→ DOCUMENT TEXT:
In [1]:
from google.colab import drive
drive.mount("/content/gdrive")

Mounted at /content/gdrive


In [1]:
pip -q install git+https://github.com/qubvel/classification_models.git pickle5

Note: you may need to restart the kernel to use updated packages.


## How to Run this Code
This code can be run best on Google Colab, or on a sufficiently powerful machine. The paths used in this version are local paths of a directory where this notebook should be located. This directory should include the shuffled-images/ folder which includes all the images of the dataset, and it should also include the train.csv and test.csv files. It also needs a Data/ folder in the same directory to be created to which processed data files can be saved.

If you are running this notebook on Colab, make sure to use the variable named "path" for your convenience after setting it to the right path. The models used have been downloaded (the ResNet18 model and the general model classifier) for reproducibility, but note that the exact same results might not be produced due to a variety of reasons.

→ INFORMATION SUPPLIED:
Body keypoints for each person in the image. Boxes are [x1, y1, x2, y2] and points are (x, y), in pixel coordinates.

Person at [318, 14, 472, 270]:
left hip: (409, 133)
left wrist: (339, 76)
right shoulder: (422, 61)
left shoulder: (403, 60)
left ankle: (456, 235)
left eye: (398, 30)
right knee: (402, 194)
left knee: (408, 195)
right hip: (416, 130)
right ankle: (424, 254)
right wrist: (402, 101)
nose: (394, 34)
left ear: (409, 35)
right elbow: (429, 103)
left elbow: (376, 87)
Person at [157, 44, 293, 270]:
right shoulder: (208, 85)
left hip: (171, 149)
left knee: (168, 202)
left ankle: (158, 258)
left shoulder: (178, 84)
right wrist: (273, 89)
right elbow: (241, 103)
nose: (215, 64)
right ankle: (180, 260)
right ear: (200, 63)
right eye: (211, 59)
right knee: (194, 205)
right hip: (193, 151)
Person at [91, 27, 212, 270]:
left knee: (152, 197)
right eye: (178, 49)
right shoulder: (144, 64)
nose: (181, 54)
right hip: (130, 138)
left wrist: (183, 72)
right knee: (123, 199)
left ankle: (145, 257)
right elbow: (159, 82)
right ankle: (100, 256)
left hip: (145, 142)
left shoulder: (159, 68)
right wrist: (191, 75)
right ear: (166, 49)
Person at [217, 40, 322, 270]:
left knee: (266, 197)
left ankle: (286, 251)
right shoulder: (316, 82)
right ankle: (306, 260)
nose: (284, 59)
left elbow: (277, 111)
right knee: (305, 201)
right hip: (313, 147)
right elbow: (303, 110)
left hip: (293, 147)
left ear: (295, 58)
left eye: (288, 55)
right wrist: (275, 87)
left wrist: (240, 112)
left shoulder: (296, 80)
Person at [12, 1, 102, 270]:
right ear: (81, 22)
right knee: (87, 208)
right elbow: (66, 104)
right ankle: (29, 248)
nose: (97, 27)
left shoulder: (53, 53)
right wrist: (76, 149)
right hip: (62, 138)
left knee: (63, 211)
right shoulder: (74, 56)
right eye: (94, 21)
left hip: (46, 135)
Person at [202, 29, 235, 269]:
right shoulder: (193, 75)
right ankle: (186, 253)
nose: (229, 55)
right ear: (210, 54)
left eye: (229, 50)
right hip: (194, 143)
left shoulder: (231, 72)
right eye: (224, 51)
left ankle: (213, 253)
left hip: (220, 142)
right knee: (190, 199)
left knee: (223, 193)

→ PROBLEMS TO WORK ON:
1. Based on the "How to Run this Code" section of the notebook, list every folder and file that must be in the notebook's directory.
2. Continue the notebook text from where it stops.
The records stand apart from the notebook and are not part of it.

→ WRITTEN RESPONSES:
1.
- shuffled-images/
- train.csv
- test.csv
- Data/

2.
In [20]:
import pandas as pd
import keras
from keras.preprocessing.image import ImageDataGenerator
from keras.applications import VGG16, InceptionResNetV2, MobileNetV2, Xception, InceptionV3, ResNet50
from keras.models import Sequential, load_model, Model
from keras.utils import to_categorical
from keras.layers import Dense, Dropout, Activation, Flatten, Embedding, GRU
from keras.layers import Conv2D, MaxPooling2D
from keras.callbacks import ModelCheckpoint
from keras.preprocessing.image import load_img, img_to_array
from classification_models.keras import Classifiers
from tqdm import tqdm # use tqdm from tqdm.notebook if on Colab
import math
import matplotlib.pyplot as plt
import numpy as np
import pickle5 as pickle
from collections import Counter

act='relu'
num_classes = 27
epochs = 30
batch_size = 32
data_augmentation = True
path = "" # '/content/gdrive/My Drive/Colab Notebooks/Kaggle/'

classes = ['Accessories','Apparel Set','Bags','Belts','Bottomwear',
 'Cufflinks','Dress','Eyewear','Flip Flops','Fragrance','Free Gifts',
 'Headwear','Innerwear','Jewellery','Lips','Loungewear and Nightwear',
 'Makeup','Nails','Sandal','Saree','Scarves','Shoes','Socks','Ties','Topwear',
 'Wallets','Watches']

In [27]:
# Code used to process data
# Paths may be wrong as some of these functions were used on my local machine
def processImages(inp=path + 'train.csv', out=path + 'Data/TRAIN_IMAGES.pkl'):
    df = pd.read_csv(inp)
    images = []
    for idx, row in tqdm(df.iterrows()):
        img = load_img('shuffled-images/{}.jpg'.format(str(row['id'])), grayscale=False)
        images.append(img_to_array(img))
    images = np.array(images)
    print(images.shape)
    with open(out, 'wb') as handle:
      pickle.dump(images, handle)

def trainLabelsOrder():
    df = pd.read_csv(path + 'train.csv')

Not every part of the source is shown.